Living outside of Split certainly has its perks. One of our favorite places to visit has been Trogir. A hidden gem just north of Split on the Adriatic coast.
To get into the old town you must cross a bridge, either in a car or on foot. We always prefer the walk… because the view is just… sensational.
They host an outdoor market most days, and on Sundays, you can expect nearly everything except restaurants and coffee shops to be closed. Previously we ate on the far side of Trogir, next to the marina. However, last Sunday we went to check out a restaurant on the mainland, recommended to us by a friend. And we were not disappointed!
The restaurant we ate at was Coccolo. For a Balkans restaurant, it is on the pricier side – we spent 85 Euros on one steak, lamb chops, two glasses of wine, and a beer. I will say – the quality of the meat was amazing. They had a small range of beef coming from Argentina, Waygu, and Irish meats. The menu itself is quite large and has a variety of the classic selections you will find in the Balkans like:
- Traditional Balkan BBQ
The staff was friendly and attendant, more attendant than I’ve ever seen in a European Restaurant. I think they would like to brand themselves as a fine dining establishment, which was obvious by the table settings, cutlery, plates, and wine selection. Overall, a nice dining experience. They spoke excellent English to boot!

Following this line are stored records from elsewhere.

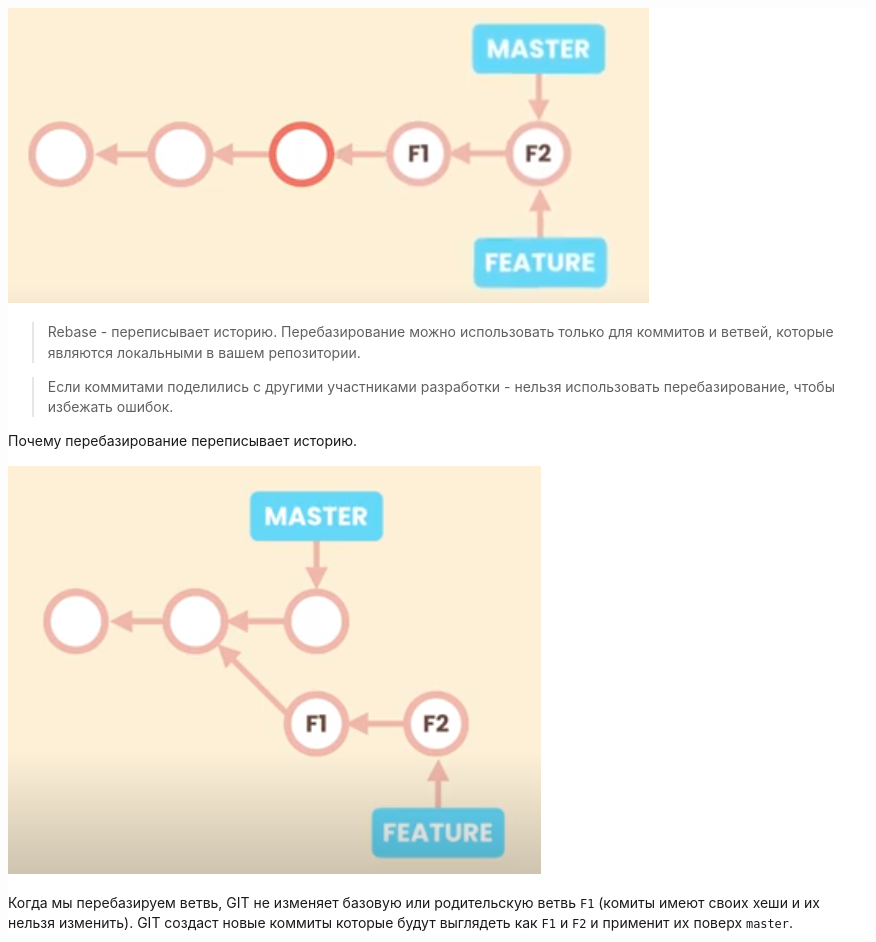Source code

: ![merge-reset](img/rebase/step3.png)  

>Rebase - переписывает историю. Перебазирование можно использовать только для коммитов и ветвей, которые являются локальными в вашем репозитории.

>Если коммитами поделились с другими участниками разработки - нельзя использовать перебазирование, чтобы избежать ошибок.

Почему перебазирование переписывает историю.

![merge-reset](img/rebase/rewrite-history1.png)  

Когда мы перебазируем ветвь, GIT не изменяет базовую или родительскую ветвь `F1` (комиты имеют своих хеши и их нельзя изменить). GIT создаст новые коммиты
которые будут выглядеть как `F1` и `F2` и применит их поверх `master`. 
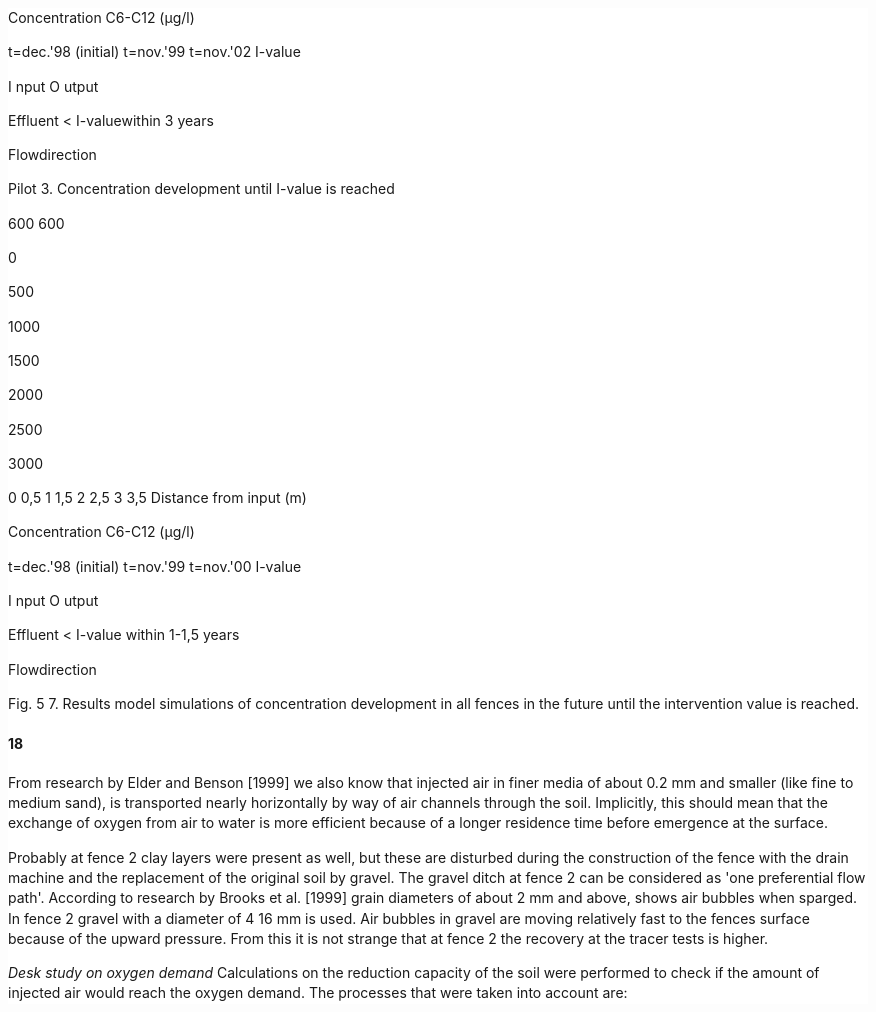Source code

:  Concentration C6-C12 (μg/l) 

 t=dec.'98 (initial) t=nov.'99 t=nov.'02 I-value 

 I nput O utput 

 Effluent < I-valuewithin 3 years 

 Flowdirection 

 Pilot 3. Concentration development until I-value is reached 

 600 600 

 0 

 500 

 1000 

 1500 

 2000 

 2500 

 3000 

 0 0,5 1 1,5 2 2,5 3 3,5 Distance from input (m) 

 Concentration C6-C12 (μg/l) 

 t=dec.'98 (initial) t=nov.'99 t=nov.'00 I-value 

 I nput O utput 

 Effluent < I-value within 1-1,5 years 

 Flowdirection 

Fig. 5 7. Results model simulations of concentration development in all fences in the future until the intervention value is reached. 

#### 18 


From research by Elder and Benson [1999] we also know that injected air in finer media of about 0.2 mm and smaller (like fine to medium sand), is transported nearly horizontally by way of air channels through the soil. Implicitly, this should mean that the exchange of oxygen from air to water is more efficient because of a longer residence time before emergence at the surface. 

Probably at fence 2 clay layers were present as well, but these are disturbed during the construction of the fence with the drain machine and the replacement of the original soil by gravel. The gravel ditch at fence 2 can be considered as 'one preferential flow path'. According to research by Brooks et al. [1999] grain diameters of about 2 mm and above, shows air bubbles when sparged. In fence 2 gravel with a diameter of 4 16 mm is used. Air bubbles in gravel are moving relatively fast to the fences surface because of the upward pressure. From this it is not strange that at fence 2 the recovery at the tracer tests is higher. 

_Desk study on oxygen demand_ Calculations on the reduction capacity of the soil were performed to check if the amount of injected air would reach the oxygen demand. The processes that were taken into account are:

Pro tip: If you want your meat something other than rare/medium rare YOU will need to specify. They did not ask me how I would like it cooked.
Walking Around Trogir:
This is truly a delightful city to just wander around in, just one of the many reasons Trogir is a hidden gem. We took our time walking from the mainland to the small “island”. It doesn’t take more than five minutes to get from the parking (just north) of the market to the entrance of the city. Trogir is quaint, quiet, and filled with history.
Revel in the architecture, the white stone, and the greenery that adds charm to the city. Around every corner, there’s a reason to say “wow”. We’ve been two times during winter and because of the off-season, the village is rather sleepy. We did notice a few tourist groups floating around with tour guides, and I would expect that during the summer Trogir gets a HUGE number of tourists.
Pro tip: some of the cobblestones haven’t been redone in what looks like centuries… and that might be the case. Be careful where you step and take extra caution if the ground is wet. Marble is SLIPPERY when wet.
The Old Fortress:
If you’re looking for a cheap but worthy excursion, I would suggest the old fortress. It cost 12 Kunas (now about 2 Euros) to get in. We scaled the heights of the structure and went all the way to the top. The view alone is well worth the 2 Euros!
I would assume because we did this in November, that during the tourist season, there is more to read about. There were a few areas that looked like they would be normally occupied with history lessons, guides, and possibly reenactments.
We were amongst 5 other people checking out this amazing structure!
St. Lawrence’s Venetian Cathedral:
If you’re a regular European traveler or tourist, you’ve definitely seen your fair share of Catholic churches. While the bell tower & main doors do stand out – it’s not worth the 5 Euro price tag to get in. I was disappointed to see that a great view of the door is blocked by a gate.
The main church door is famous, however. It was sculpted in 1290, and has remained in good form since! We did pay 5 Euros to see the door and the inside of the church. We also scaled the narrow staircase that takes you to a rooftop view and puts you next to the impressive bell tower. In my opinion, going to the fortress will give you better views, and for cheaper.
The square below is quite lively and a great place to soak up some sun and drink coffee. Much like being in a small Italian town, there is SO much architecture to look at. The village has its fair share of ruins, columns, greenery, and cute shops. It’s a great place to sit down and revel at the stone houses built here.
Trogir: The Hidden Gem
This village certainly has a lot of charm. From the views of the marina, the old town, and the walkability – this is a top-notch location to visit if you’re visiting Split. There are buses that run regularly to get from the Split Bus Station to Trogir, too. If you’re on a road trip, this would be a great lunch stop.
You could spend as much as 5-6 hours in Trogir before you’ve blinked, or just swing in for a coffee on your way to one of the larger tourist destinations. You will come to read that I have an affinity for small villages. They’re a much better indicator of culture and are perfect for half-day excursions.
Trogir is a hidden gem. This will be an ongoing series in my blog as I visit and share more villages for you to explore on your trip, too!